Published on: 10:39AM Aug 27, 2014

Mike Walsten

Illinois farmland values softened in the first half of 2014, according to a survey of farmland real estate professionals conducted by the Illinois Society of Professional Farm Managers and Rural Appraisers. Prices generally edged 2% to 4.1% lower, according to the Midyear Land Values Snapshot Survey conducted by the professional group.

The decline in values is for the first half of 2014 and survey respondents expect the trend in prices paid to be either stable or declining modestly over the next year, says Dale Aupperle, Heartland Ag Group, LTD., Forsyth, IL. Aupperle is overall chair of the survey. He explained that survey responded indicated that during the first half of 2014 land values decreased by 2% for excellent-quality farmland; decreased by 3.7% for good-quality land; dropped by 4.2 % for average-quality land, and by 6% for fair quality farmland.

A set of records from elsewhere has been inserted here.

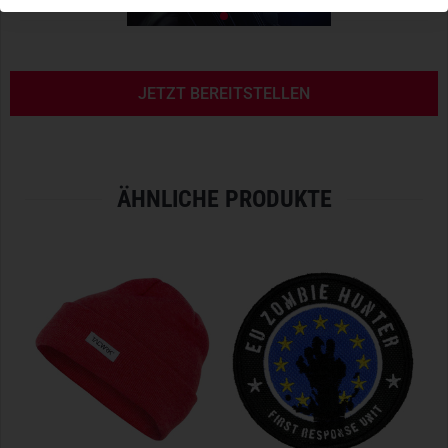
JETZT BEREITSTELLEN
ÄHNLICHE PRODUKTE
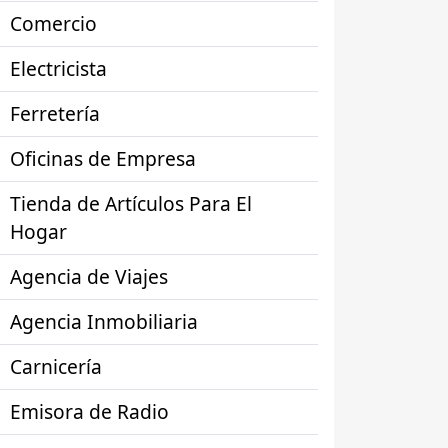
Comercio
Electricista
Ferretería
Oficinas de Empresa
Tienda de Artículos Para El
Hogar
Agencia de Viajes
Agencia Inmobiliaria
Carnicería
Emisora de Radio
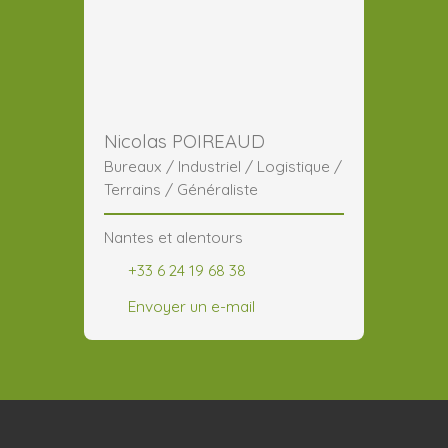
Nicolas POIREAUD
Bureaux / Industriel / Logistique /
Terrains / Généraliste
Nantes et alentours
+33 6 24 19 68 38
Envoyer un e-mail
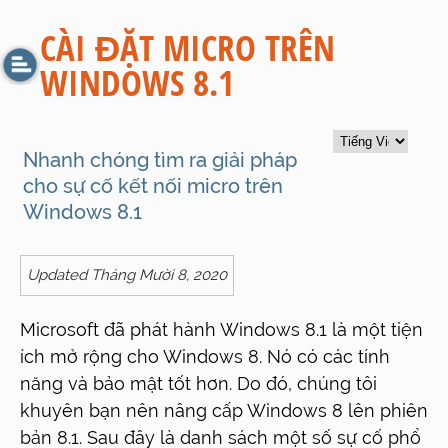
CÀI ĐẶT MICRO TRÊN
WINDOWS 8.1
Nhanh chóng tìm ra giải pháp
cho sự cố kết nối micro trên
Windows 8.1
Updated Tháng Mười 8, 2020
Microsoft đã phát hành Windows 8.1 là một tiện
ích mở rộng cho Windows 8. Nó có các tính
năng và bảo mật tốt hơn. Do đó, chúng tôi
khuyên bạn nên nâng cấp Windows 8 lên phiên
bản 8.1. Sau đây là danh sách một số sự cố phổ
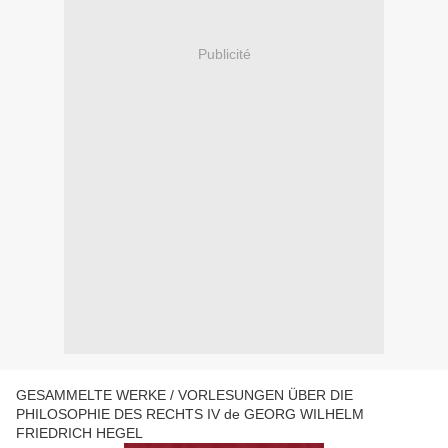
Publicité
GESAMMELTE WERKE / VORLESUNGEN ÜBER DIE
PHILOSOPHIE DES RECHTS IV de GEORG WILHELM
FRIEDRICH HEGEL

In a normal year, excellent-quality farmland averages over 190 bu. of corn per acre, good-quality farmland averages between 170 and 190 bu. per acre, average-quality farmland averages between 150 and 170 bu. per acre, and fair-quality farmland averages below 150 bu. per acre. On July 1, 2014, farmland prices averaged $13,000 for excellent-quality farmland, $10,700 for good-quality farmland, $8,600 for average-quality farmland, and $6,700 for fair-quality farmland. This compares to $13,200, $11,200, $9,000, and $8,300 prices respectively for the same time period in 2013, said Gary Schnitkey, Ph.D., University of Illinois College of ACES, who conducts and compiles the twice-a-year surveys.

Schnitkey adds 64% of those responding indicate less farmland was sold in the first half of 2014 as compared to a year prior. "Participants were evenly divided on expectations for volume in the second half of 2014: 33% expect more land being offered for sale in the second half than last year while 38% expect the same amount of land and 29% expect less."

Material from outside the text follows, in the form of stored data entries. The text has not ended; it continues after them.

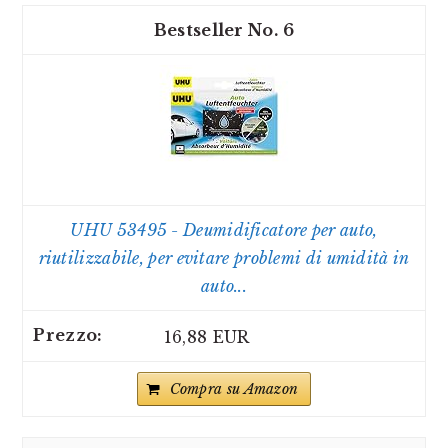
6
UHU 53495 - Deumidificatore per auto,
riutilizzabile, per evitare problemi di umidità in
auto...
16,88 EUR
Compra su Amazon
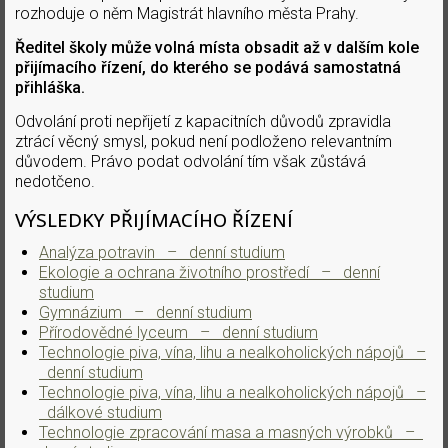
rozhoduje o něm Magistrát hlavního města Prahy.
Ředitel školy může volná místa obsadit až v dalším kole
přijímacího řízení, do kterého se podává samostatná
přihláška.
Odvolání proti nepřijetí z kapacitních důvodů zpravidla
ztrácí věcný smysl, pokud není podloženo relevantním
důvodem. Právo podat odvolání tím však zůstává
nedotčeno.
VÝSLEDKY PŘIJÍMACÍHO ŘÍZENÍ
Analýza potravin – denní studium
Ekologie a ochrana životního prostředí – denní
studium
Gymnázium – denní studium
Přírodovědné lyceum – denní studium
Technologie piva, vína, lihu a nealkoholických nápojů –
denní studium
Technologie piva, vína, lihu a nealkoholických nápojů –
dálkové studium
Technologie zpracování masa a masných výrobků –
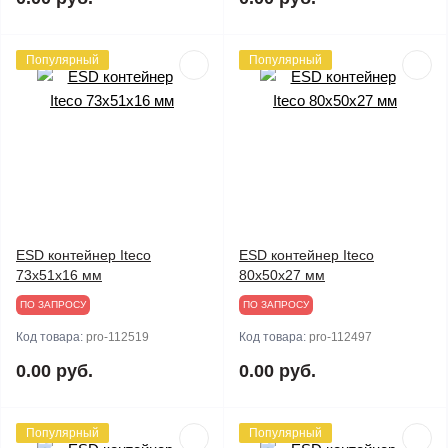
Популярный
Популярный
ESD контейнер Iteco
ESD контейнер Iteco
73х51x16 мм
80x50x27 мм
ПО ЗАПРОСУ
ПО ЗАПРОСУ
Код товара:
pro-112519
Код товара:
pro-112497
0.00 руб.
0.00 руб.
Популярный
Популярный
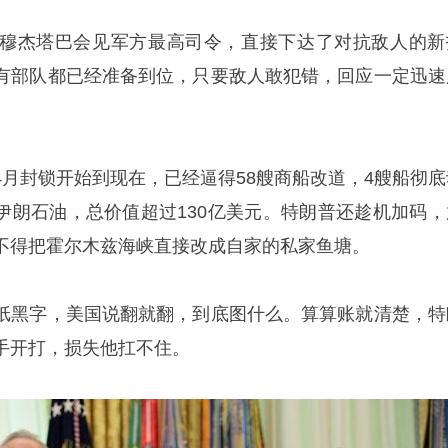
穆杰塔巴会见军方最高司令，直接下达了对抗敌人的新
有部队都已经准备到位，只要敌人敢犯错，回应一定迅速
4月封锁开始到现在，已经逼得58艘商船改道，4艘船彻底
桶伊朗石油，总价值超过130亿美元。特朗普还趁机加码，
不得把霍尔木兹海峡直接改成自家的私家鱼塘。
纸黑字，美国说翻就翻，到底图什么。算算账就清楚，特
手开打，损失他扛不住。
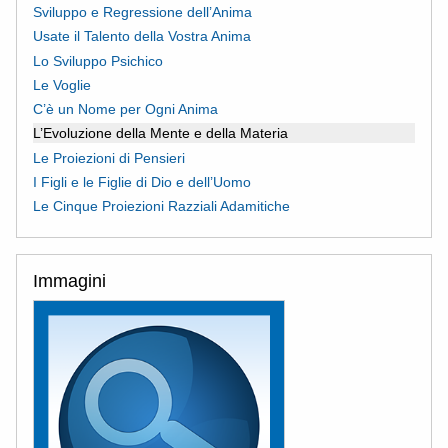
Sviluppo e Regressione dell’Anima
Usate il Talento della Vostra Anima
Lo Sviluppo Psichico
Le Voglie
C’è un Nome per Ogni Anima
L’Evoluzione della Mente e della Materia
Le Proiezioni di Pensieri
I Figli e le Figlie di Dio e dell’Uomo
Le Cinque Proiezioni Razziali Adamitiche
Immagini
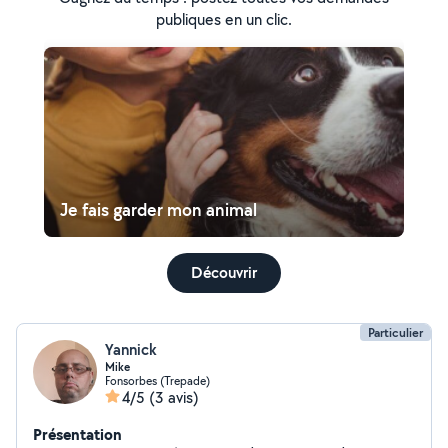
publiques en un clic.
Je fais garder mon animal
Découvrir
Particulier
Yannick
Mike
Fonsorbes (Trepade)
4/5
(3 avis)
Présentation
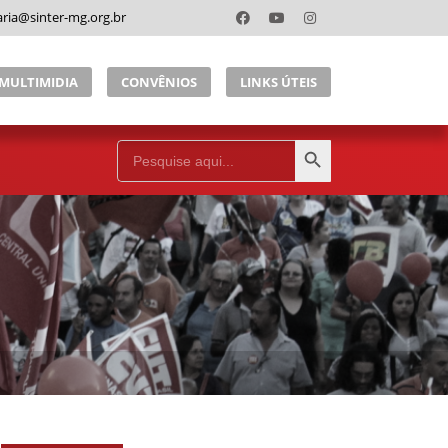
aria@sinter-mg.org.br
MULTIMIDIA
CONVÊNIOS
LINKS ÚTEIS
Search Button
Search
for:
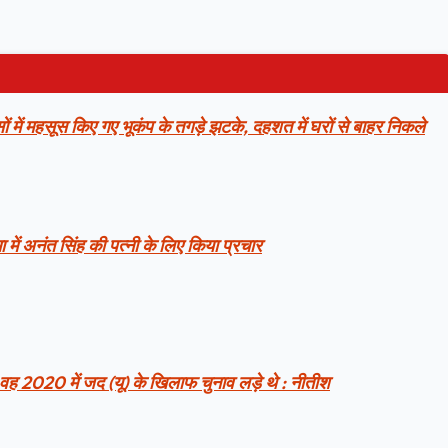
ं में महसूस किए गए भूकंप के तगड़े झटके, दहशत में घरों से बाहर निकले
 में अनंत सिंह की पत्नी के लिए किया प्रचार
 वह 2020 में जद (यू) के खिलाफ चुनाव लड़े थे : नीतीश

Farmers still leading buyers. "Local farmers are still the primary buyers," Schnitkey says, consisting of 71% of all buyers. Anticipating the future, over half (55%) expect land prices to decrease between 1% and 5% in the next year while a modest 29% expect the decrease to be larger -- between 6% and 10%.

"When you look at what is causing this softening of prices, there are a number of factors that come in to play," Aupperle explains. "The most dramatic is the drop we’ve seen in commodity prices."

He says most respondents expect corn prices to average $3.75 per bu. for the 2014 crop year. "This translates into lower returns on a per-acre basis and makes it more difficult to justify higher prices being paid for the land. Couple that with an expectation of interest rates to possibly rise over the next year, higher inputs costs and the potential for very high costs for propane this winter, and there has been a dampening of attitude."

He also expects there will be drops in cash rents going into 2015 with a decrease of $33 per acre being forecast by the survey respondents.

"This softening in prices has been expected for some time and this is not a doom and gloom scenario," Aupperle warned. "Land prices are still in ranges that have never been seen before and mindful land owners and operators can still be profitable with the correct management programs in place. Some of survey respondents indicated a one-in-10 chance for large price declines over the next five years, but 31% expect that range to be only a negative 1% to 5% per year."